Any ideas what is the minimum spec to run X on a computer that is acting as a dumb client?

----------

## rac

Just to clarify, that's *run*, not *compile*, right?

----------

## mihochan

yes just run

----------

## rizzo

I haven't done it myself, but I know there are a couple of threads in the forums that have people bragging about the low-end hardware they've got running Gentoo.  I know someone got X going on a < 200 mhz Pentium box.

----------

## metalac

at one point i had Debian 2.2 running on a 166mhz Pentium with unbelivable 48mb of RAM.  Now I had X running, but I was using BlackBox at the begining but then i switched to IceVM since it's pretier, although in both cases it was OK, but it took quite a bit to get it going, but once it's started it's OK.

BTW tried Gnome 1.4 once  :Smile:  and it was running but I could easily go and take a nap by the time it started  :Smile: , and lets not even talk about Nautilus slowing stuff down.

----------

## mihochan

Thanks for the answers. That is really good news.

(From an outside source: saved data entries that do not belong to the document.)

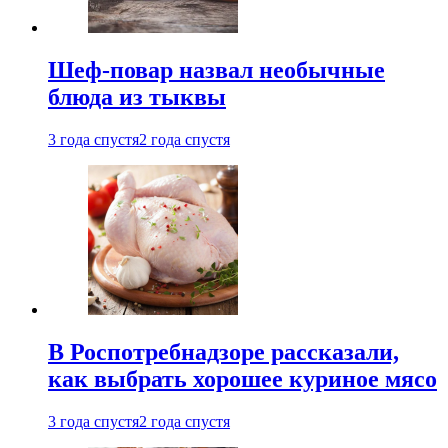
Шеф-повар назвал необычные
блюда из тыквы
3 года спустя
2 года спустя
В Роспотребнадзоре рассказали,
как выбрать хорошее куриное мясо
3 года спустя
2 года спустя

Becuase I`m going to run them as dumb clients I only need

them to run X.

KDE or BlackBox or whatever is going to run on the server.

The reason I asked is because I`ve been thinking about starting

up an internet cafe with a set of networked Linux boxes.

----------

## endoalpha

I have gentoo that I compiled on a P3 for a 586 running an a toshiba 205CDS (100 mhz pentium w/ 40 meg ram) with IceWM. Seems to be doing just fine.  I had to compile the kernel on the toshiba itself which took about 6 hours or more. There was no way to compile the distro itself on the toshiba, at least not in this year...

----------

## nuance9

Not sure about as a dumb client.  As a dumb client, X would be running on the terminal server, right?

I just installed VectorLinux on a old Dell Optiplex 486/DX with 16MB RAM - X runs fine using Ice WM.

- Justin

----------

## zentek

Toshiba 460cdx 

Pentium 166 

64 meg ram

4go hd

Pcmcia NIC and Prism2 card

A stage 3 install and some patience..... that baby rock  :Smile: 

----------

## fleed

 *Quote:*   

> Not sure about as a dumb client. As a dumb client, X would be running on the terminal server, right? 

 

The X server itself would have to run on the dumb terminals. The programs would be running on a server and they would be sending the display to the dumb terminal.

----------